### TASK BRIEF:
Repeat every line of the data below word for word, leaving out the pictures.

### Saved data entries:
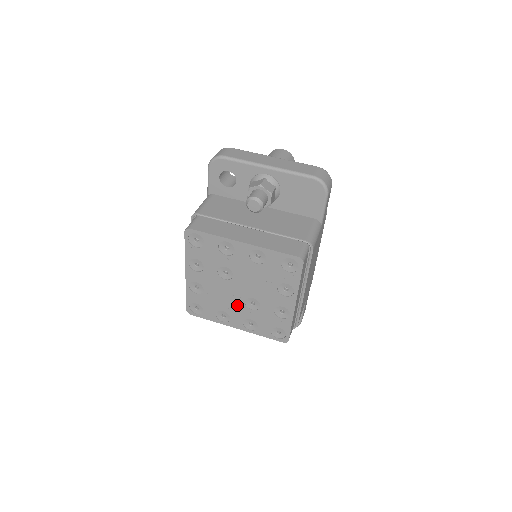
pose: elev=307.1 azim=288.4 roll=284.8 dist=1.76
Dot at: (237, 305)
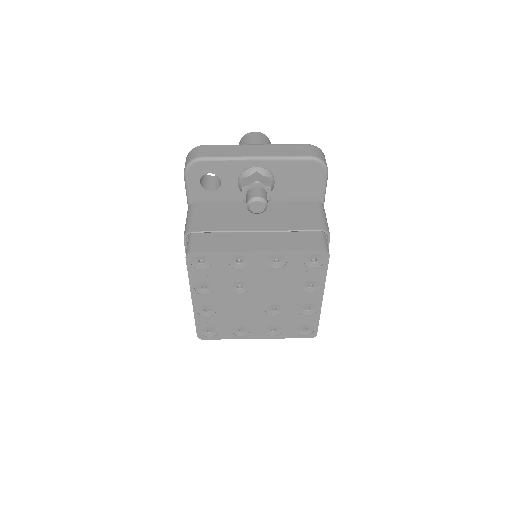
Dot at: (256, 316)
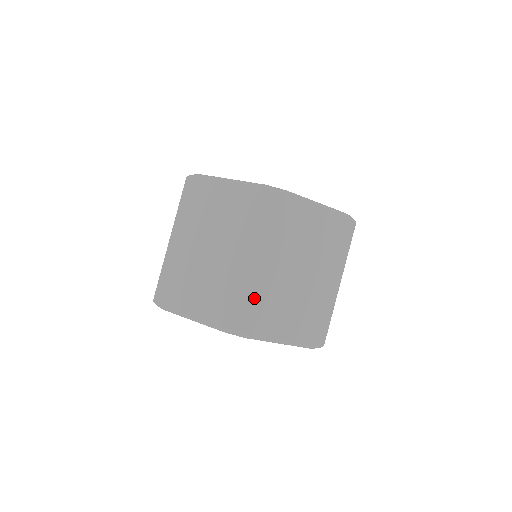
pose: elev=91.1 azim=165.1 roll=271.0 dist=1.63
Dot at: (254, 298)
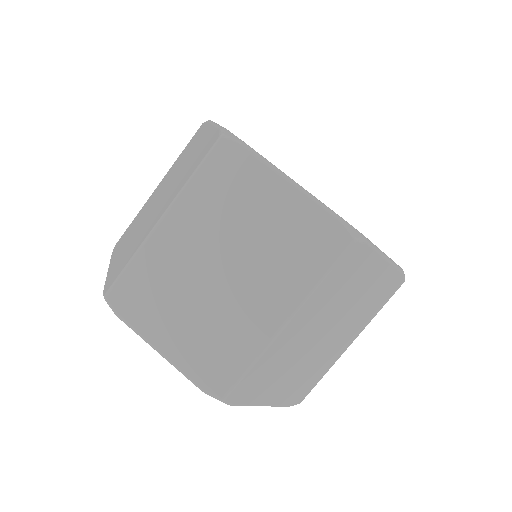
Dot at: (140, 266)
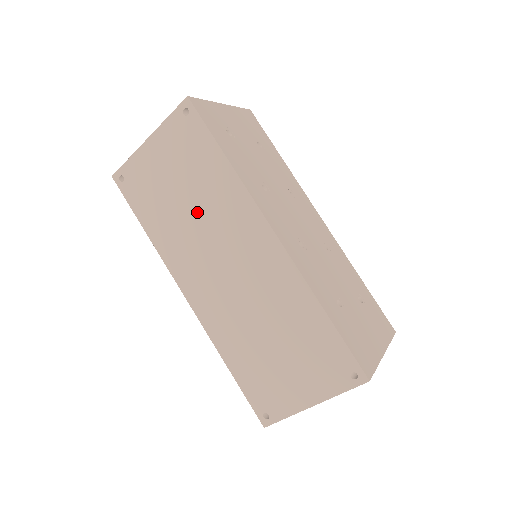
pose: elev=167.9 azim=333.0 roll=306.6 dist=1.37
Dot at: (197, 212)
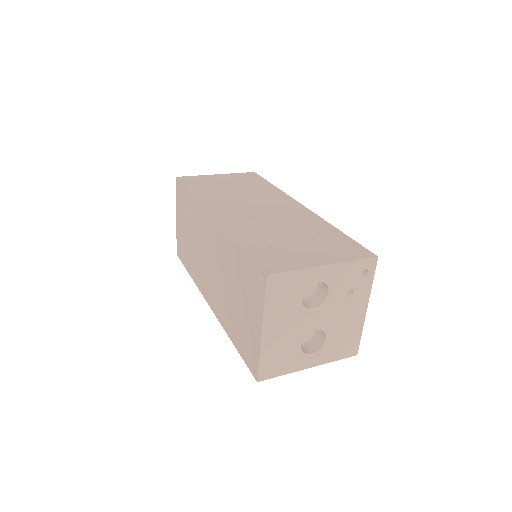
Dot at: (194, 239)
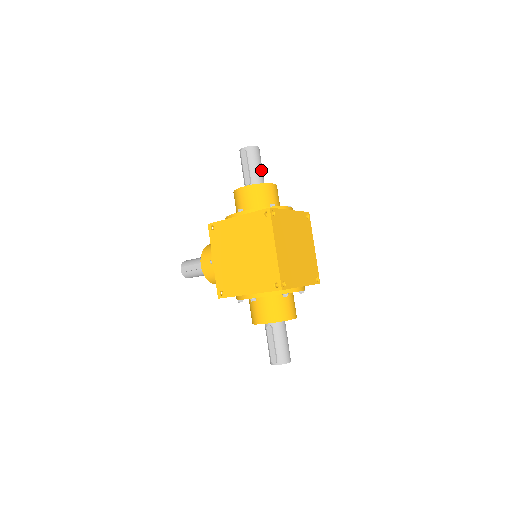
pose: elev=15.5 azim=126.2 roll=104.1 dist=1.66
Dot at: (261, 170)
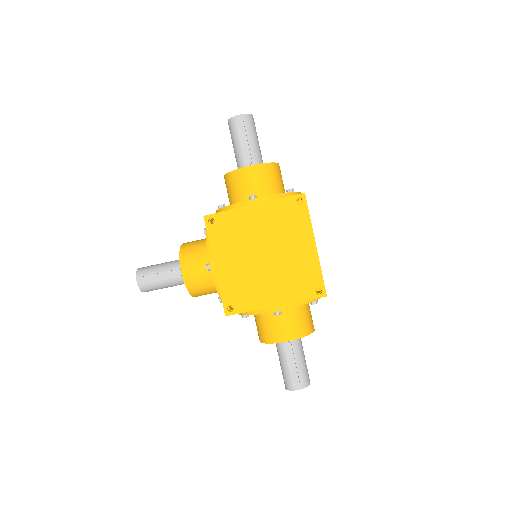
Dot at: (259, 146)
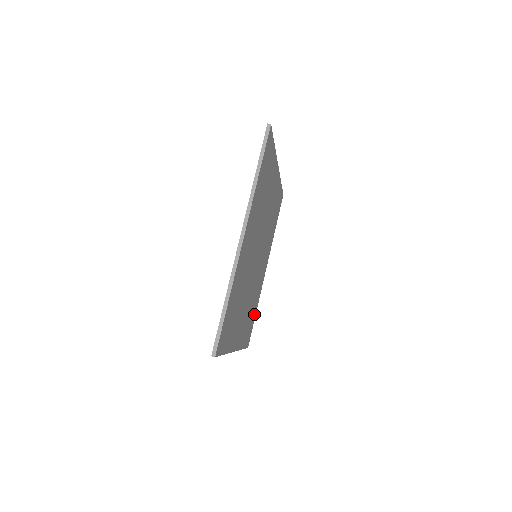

### SOLUTION:
pose: elev=307.1 azim=288.4 roll=284.8 dist=1.76
Dot at: (237, 305)
Dot at: (256, 316)
pose: elev=91.1 azim=165.1 roll=271.0 dist=1.63
Dot at: (254, 298)
Dot at: (140, 266)
pose: elev=167.9 azim=333.0 roll=306.6 dist=1.37
Dot at: (197, 212)
Dot at: (194, 239)
pose: elev=15.5 azim=126.2 roll=104.1 dist=1.66
Dot at: (261, 170)
Dot at: (259, 146)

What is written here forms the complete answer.